Palembang dikenal luas karena pempeknya—siapa pun pasti tahu makanan khas ini. Siang itu, matahari terasa garang, menyorot jalanan dan atap bangunan seperti ingin membakar. Aku duduk di loket bus MARLIN, salah satu bus langganan orang kampungku. Bus ini akan membawaku pulang, untuk sejenak meninggalkan riuh kota. Sambil menunggu keberangkatan, aku merapikan ransel dan menatap jam tangan. Detik terasa lambat. Tiba-tiba, seorang lelaki tua menghampiriku. Wajahnya kukenal—Mamang, saudara jauh dari pihak ibu.

“Doni! Katanya kamu mau kuliah ya?” sapanya sambil tersenyum.

Aku hanya sempat mengangguk kecil.

“Kalau begitu, tidak usah ragu. Langsung saja tempati rumah Mamang. Jangan bayar apa-apa. Anggap saja rumah sendiri.”

Aku belum sempat mengucap sepatah kata pun. Tapi tawaran itu langsung menusuk—hangat, mengejutkan, dan entah kenapa terasa berat di dada. Kupandangi wajah Mamang. Keriput di sudut matanya seperti menyimpan cerita panjang yang belum pernah kuceritakan—dan belum pernah kudengar. Aku ingin bertanya kenapa dia begitu saja mempercayakanku rumahnya. Tapi mulutku seperti terkunci. Aku hanya bisa membalas dengan senyum canggung.

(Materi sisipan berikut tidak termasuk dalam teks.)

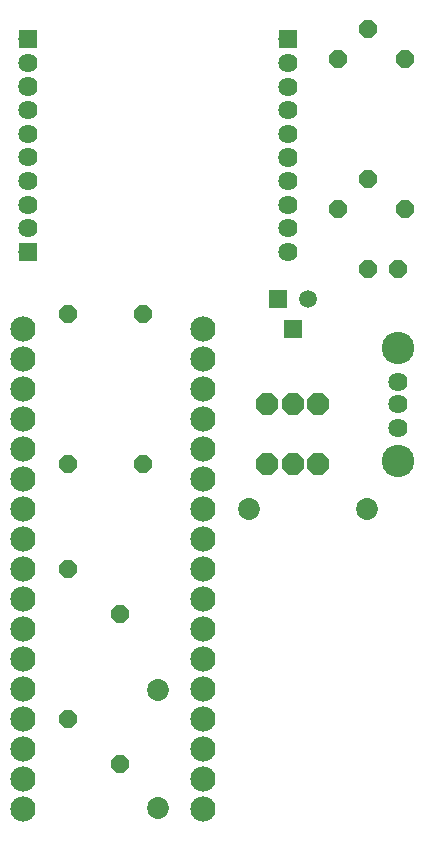
<source format=gbr>
G04 EAGLE Gerber RS-274X export*
G75*
%MOIN*%
%FSLAX34Y34*%
%LPD*%
%INSoldermask Top*%
%IPPOS*%
%AMOC8*
5,1,8,0,0,1.08239X$1,22.5*%
G01*
%ADD10C,0.073000*%
%ADD11P,0.080097X8X202.500000*%
%ADD12C,0.082000*%
%ADD13R,0.064000X0.064000*%
%ADD14C,0.064000*%
%ADD15P,0.064943X8X202.500000*%
%ADD16P,0.064943X8X292.500000*%
%ADD17P,0.064943X8X112.500000*%
%ADD18C,0.108000*%
%ADD19C,0.084000*%
%ADD20C,0.059000*%
%ADD21R,0.059000X0.059000*%


D10*
X9031Y11500D03*
X12969Y11500D03*
X6000Y5469D03*
X6000Y1531D03*
D11*
X11350Y13000D03*
X10500Y13000D03*
X9650Y13000D03*
X11350Y15000D03*
X10500Y15000D03*
X9650Y15000D03*
D12*
X7500Y17500D03*
X7500Y16500D03*
X7500Y15500D03*
X7500Y14500D03*
X7500Y13500D03*
X7500Y12500D03*
X7500Y11500D03*
X7500Y10500D03*
X7500Y9500D03*
X7500Y8500D03*
X7500Y7500D03*
X7500Y6500D03*
X7500Y5500D03*
X7500Y4500D03*
X7500Y3500D03*
X7500Y2500D03*
X7500Y1500D03*
X1500Y1500D03*
X1500Y2500D03*
X1500Y3500D03*
X1500Y4500D03*
X1500Y5500D03*
X1500Y6500D03*
X1500Y7500D03*
X1500Y8500D03*
X1500Y9500D03*
X1500Y10500D03*
X1500Y11500D03*
X1500Y12500D03*
X1500Y13500D03*
X1500Y14500D03*
X1500Y15500D03*
X1500Y16500D03*
X1500Y17500D03*
D13*
X10330Y27163D03*
D14*
X10330Y26376D03*
X10330Y25589D03*
X10330Y24801D03*
X10330Y24014D03*
X10330Y23226D03*
X10330Y22439D03*
X10330Y21651D03*
X10330Y20864D03*
X10330Y20077D03*
D13*
X1670Y20087D03*
D14*
X1670Y20874D03*
X1670Y21661D03*
X1670Y22449D03*
X1670Y23236D03*
X1670Y24024D03*
X1670Y24811D03*
X1670Y25599D03*
X1670Y26386D03*
X1670Y27173D03*
D15*
X14000Y19500D03*
X13000Y19500D03*
D16*
X3000Y9500D03*
X3000Y4500D03*
D17*
X12000Y21500D03*
X12000Y26500D03*
X14250Y21500D03*
X14250Y26500D03*
D16*
X13000Y27500D03*
X13000Y22500D03*
X3000Y18000D03*
X3000Y13000D03*
D17*
X5500Y13000D03*
X5500Y18000D03*
D14*
X14000Y15000D03*
D18*
X14000Y16890D03*
X14000Y13110D03*
D14*
X14000Y14213D03*
X14000Y15748D03*
D19*
X1500Y1500D03*
X1500Y2500D03*
X1500Y3500D03*
X1500Y4500D03*
X1500Y5500D03*
X1500Y6500D03*
X1500Y7500D03*
X1500Y8500D03*
X1500Y9500D03*
X1500Y10500D03*
X1500Y11500D03*
X7500Y14500D03*
X7500Y13500D03*
X1500Y14500D03*
X1500Y15500D03*
X1500Y16500D03*
X1500Y17500D03*
X7500Y17500D03*
X7500Y16500D03*
X7500Y15500D03*
X1500Y12500D03*
X1500Y13500D03*
X7500Y12500D03*
X7500Y11500D03*
X7500Y10500D03*
X7500Y9500D03*
X7500Y8500D03*
X7500Y7500D03*
X7500Y6500D03*
X7500Y5500D03*
X7500Y4500D03*
X7500Y3500D03*
X7500Y2500D03*
X7500Y1500D03*
D14*
X1669Y20079D03*
X1669Y20866D03*
X1669Y21654D03*
X1669Y22441D03*
X1669Y23228D03*
X1669Y24016D03*
X1669Y24803D03*
X1669Y25591D03*
X1669Y26378D03*
D13*
X1669Y27165D03*
D14*
X10331Y20079D03*
X10331Y20866D03*
X10331Y21654D03*
X10331Y22441D03*
X10331Y23228D03*
X10331Y24016D03*
X10331Y24803D03*
X10331Y25591D03*
X10331Y26378D03*
X10331Y27165D03*
D20*
X11000Y18500D03*
D21*
X10500Y17500D03*
X10000Y18500D03*
D17*
X4750Y3000D03*
X4750Y8000D03*
M02*

</source>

Di luar loket, suara mesin bus menyala. Petugas memanggil penumpang. Tanganku masih menggenggam tiket, tapi pikiranku sudah melayang—tentang kuliah yang belum pasti, rumah yang belum aku tempati, dan hidup yang sebentar lagi akan berubah. Di dalam bus ekonomi yang penuh berbagai aroma—keringat, rokok, nasi bungkus—semuanya terbawa angin dari jendela yang setengah terbuka. Aku menyandarkan kepala, membiarkan tubuh terombang-ambing bersama suara mesin dan deru jalanan. Pikiranku melayang—tentang kuliah, tentang biaya, tentang apakah aku cukup kuat menjalaninya. Pelan-pelan, mataku terpejam. Aku masuk ke dalam mimpi yang samar—seperti masa depanku, belum jelas, tapi terasa dekat.

Suasana berubah. Aku tidak lagi duduk di dalam bus. Tiba-tiba aku berdiri di depan sebuah kampus besar, bangunannya menjulang tinggi dengan pilar-pilar putih yang terasa dingin. Di tanganku ada map cokelat berisi dokumen—tapi ketika aku membuka, semua isinya kosong. Orang-orang berlalu-lalang, wajahnya kabur. Mereka bicara dalam bahasa yang tidak kupahami. Aku mencoba menyapa satu per satu, tapi tidak ada yang membalas. Mereka menatapku sebentar, lalu melangkah pergi, seperti aku tak ada.

Langkahku berat. Setiap kali aku ingin masuk ke gerbang kampus itu, tanah di bawah kakiku berubah jadi lumpur. Aku berusaha maju, tapi kakiku tenggelam makin dalam. Map di tanganku lepas, terbawa angin, melayang tinggi ke langit. Tiba-tiba langit berubah kelam. Hujan turun, deras. Tapi di tengah hujan, aku mendengar suara. Lembut. Hangat. Suara Ibu.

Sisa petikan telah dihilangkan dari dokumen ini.